* _Task prompt_:
If a line in the records below contains the word "مقاومت", return that line.

* _Entries supplied_:
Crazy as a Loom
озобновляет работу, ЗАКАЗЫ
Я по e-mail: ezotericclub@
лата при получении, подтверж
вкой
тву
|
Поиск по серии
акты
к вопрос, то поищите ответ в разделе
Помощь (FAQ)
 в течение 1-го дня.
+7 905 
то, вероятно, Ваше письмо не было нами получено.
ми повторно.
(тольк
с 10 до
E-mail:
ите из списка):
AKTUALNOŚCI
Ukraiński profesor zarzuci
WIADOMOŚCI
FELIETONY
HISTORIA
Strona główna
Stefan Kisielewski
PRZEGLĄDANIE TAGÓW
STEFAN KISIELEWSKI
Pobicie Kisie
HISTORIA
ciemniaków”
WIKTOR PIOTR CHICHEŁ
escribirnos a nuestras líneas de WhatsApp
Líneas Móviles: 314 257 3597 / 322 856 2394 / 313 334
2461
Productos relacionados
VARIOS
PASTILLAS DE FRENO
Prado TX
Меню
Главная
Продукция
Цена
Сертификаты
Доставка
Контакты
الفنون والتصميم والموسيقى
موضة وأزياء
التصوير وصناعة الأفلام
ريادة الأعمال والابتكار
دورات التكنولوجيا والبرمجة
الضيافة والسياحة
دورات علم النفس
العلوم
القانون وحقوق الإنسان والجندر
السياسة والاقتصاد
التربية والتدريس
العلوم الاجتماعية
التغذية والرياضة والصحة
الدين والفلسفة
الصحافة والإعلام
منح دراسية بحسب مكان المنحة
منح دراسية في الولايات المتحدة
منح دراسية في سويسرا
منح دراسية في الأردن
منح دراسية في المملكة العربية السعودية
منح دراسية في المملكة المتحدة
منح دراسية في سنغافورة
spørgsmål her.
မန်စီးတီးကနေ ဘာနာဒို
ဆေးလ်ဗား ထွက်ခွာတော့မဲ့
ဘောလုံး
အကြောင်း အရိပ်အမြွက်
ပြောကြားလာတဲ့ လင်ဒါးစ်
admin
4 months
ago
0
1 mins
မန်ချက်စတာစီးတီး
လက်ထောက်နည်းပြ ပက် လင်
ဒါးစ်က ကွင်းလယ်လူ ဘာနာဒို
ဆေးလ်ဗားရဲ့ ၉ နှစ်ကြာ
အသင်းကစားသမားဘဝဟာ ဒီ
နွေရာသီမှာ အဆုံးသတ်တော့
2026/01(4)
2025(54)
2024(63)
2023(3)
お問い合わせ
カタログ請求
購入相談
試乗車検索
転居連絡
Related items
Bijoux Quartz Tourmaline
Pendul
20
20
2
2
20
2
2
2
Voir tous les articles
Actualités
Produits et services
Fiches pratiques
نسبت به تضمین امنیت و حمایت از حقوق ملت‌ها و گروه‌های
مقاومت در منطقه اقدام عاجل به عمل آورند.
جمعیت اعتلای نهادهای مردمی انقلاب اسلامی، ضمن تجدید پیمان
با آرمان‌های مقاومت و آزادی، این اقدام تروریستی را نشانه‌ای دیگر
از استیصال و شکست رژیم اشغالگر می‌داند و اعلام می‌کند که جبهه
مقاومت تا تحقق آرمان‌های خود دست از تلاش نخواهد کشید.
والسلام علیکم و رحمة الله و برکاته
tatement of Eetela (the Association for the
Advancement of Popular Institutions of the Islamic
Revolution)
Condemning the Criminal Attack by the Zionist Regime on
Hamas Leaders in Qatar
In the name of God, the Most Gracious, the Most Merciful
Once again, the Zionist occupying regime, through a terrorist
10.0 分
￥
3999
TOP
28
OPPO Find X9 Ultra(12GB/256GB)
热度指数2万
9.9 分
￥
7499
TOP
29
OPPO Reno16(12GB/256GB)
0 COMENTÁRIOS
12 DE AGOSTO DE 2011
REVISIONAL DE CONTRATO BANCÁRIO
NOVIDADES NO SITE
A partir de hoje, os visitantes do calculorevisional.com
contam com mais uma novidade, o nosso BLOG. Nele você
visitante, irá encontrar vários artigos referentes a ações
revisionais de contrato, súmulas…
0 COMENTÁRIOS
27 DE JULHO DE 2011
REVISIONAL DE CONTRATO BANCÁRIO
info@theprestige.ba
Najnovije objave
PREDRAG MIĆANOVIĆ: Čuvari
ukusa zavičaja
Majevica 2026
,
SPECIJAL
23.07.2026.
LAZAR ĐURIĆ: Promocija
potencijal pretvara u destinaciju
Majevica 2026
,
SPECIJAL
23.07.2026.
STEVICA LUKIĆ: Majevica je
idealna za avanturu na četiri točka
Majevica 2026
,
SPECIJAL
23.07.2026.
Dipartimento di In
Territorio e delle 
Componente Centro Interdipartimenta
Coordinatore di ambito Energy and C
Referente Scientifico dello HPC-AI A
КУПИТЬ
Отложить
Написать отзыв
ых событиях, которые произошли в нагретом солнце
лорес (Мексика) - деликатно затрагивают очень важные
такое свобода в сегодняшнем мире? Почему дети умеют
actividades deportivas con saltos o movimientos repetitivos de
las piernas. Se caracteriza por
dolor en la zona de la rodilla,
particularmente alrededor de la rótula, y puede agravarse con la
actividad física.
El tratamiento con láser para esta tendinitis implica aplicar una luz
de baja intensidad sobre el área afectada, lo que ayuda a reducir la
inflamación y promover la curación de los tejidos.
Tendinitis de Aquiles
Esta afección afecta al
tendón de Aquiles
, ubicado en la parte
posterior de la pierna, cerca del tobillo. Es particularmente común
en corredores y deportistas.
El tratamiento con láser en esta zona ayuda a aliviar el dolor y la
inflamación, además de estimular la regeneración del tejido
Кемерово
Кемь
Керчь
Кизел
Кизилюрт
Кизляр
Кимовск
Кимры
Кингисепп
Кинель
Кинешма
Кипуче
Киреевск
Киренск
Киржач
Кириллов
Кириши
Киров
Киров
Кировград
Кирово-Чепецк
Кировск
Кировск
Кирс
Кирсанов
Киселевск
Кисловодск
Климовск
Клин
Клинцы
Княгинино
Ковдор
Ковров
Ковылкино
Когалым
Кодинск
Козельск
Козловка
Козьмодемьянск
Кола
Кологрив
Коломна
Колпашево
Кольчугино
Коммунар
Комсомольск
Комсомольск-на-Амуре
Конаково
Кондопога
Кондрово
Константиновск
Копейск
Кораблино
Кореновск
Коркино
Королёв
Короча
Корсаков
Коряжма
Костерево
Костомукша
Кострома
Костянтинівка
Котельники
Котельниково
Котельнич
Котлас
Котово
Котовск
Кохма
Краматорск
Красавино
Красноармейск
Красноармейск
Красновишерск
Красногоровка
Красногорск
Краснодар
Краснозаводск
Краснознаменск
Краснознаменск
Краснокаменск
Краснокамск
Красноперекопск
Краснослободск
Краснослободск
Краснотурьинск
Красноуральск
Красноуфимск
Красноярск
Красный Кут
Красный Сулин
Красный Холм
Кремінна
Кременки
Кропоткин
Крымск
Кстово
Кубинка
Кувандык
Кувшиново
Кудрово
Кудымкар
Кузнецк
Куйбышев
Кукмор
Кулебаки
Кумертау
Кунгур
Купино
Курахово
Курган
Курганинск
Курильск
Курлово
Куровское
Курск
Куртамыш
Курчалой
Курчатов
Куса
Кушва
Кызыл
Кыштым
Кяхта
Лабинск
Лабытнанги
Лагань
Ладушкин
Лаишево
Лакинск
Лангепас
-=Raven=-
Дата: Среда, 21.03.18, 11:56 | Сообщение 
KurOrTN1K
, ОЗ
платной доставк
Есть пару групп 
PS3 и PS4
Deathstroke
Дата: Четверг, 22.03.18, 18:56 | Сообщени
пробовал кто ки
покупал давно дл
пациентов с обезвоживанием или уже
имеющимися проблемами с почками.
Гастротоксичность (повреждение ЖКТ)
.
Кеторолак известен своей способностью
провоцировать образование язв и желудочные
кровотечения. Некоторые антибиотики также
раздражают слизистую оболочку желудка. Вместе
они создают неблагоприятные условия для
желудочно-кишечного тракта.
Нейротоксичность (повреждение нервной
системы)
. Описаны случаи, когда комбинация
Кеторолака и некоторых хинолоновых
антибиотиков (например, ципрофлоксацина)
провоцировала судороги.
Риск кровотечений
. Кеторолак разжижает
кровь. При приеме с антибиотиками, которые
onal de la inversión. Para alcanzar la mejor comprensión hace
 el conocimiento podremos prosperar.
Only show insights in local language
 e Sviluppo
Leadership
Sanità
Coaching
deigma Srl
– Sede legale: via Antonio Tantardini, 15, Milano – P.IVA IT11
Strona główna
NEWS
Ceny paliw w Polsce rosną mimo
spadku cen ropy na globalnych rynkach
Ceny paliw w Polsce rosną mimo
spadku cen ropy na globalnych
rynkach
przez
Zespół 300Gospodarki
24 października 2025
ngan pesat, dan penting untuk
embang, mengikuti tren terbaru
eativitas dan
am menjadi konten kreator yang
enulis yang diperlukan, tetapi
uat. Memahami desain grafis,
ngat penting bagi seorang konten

* _Result of this exercise_:
مقاومت در منطقه اقدام عاجل به عمل آورند.
با آرمان‌های مقاومت و آزادی، این اقدام تروریستی را نشانه‌ای دیگر
مقاومت تا تحقق آرمان‌های خود دست از تلاش نخواهد کشید.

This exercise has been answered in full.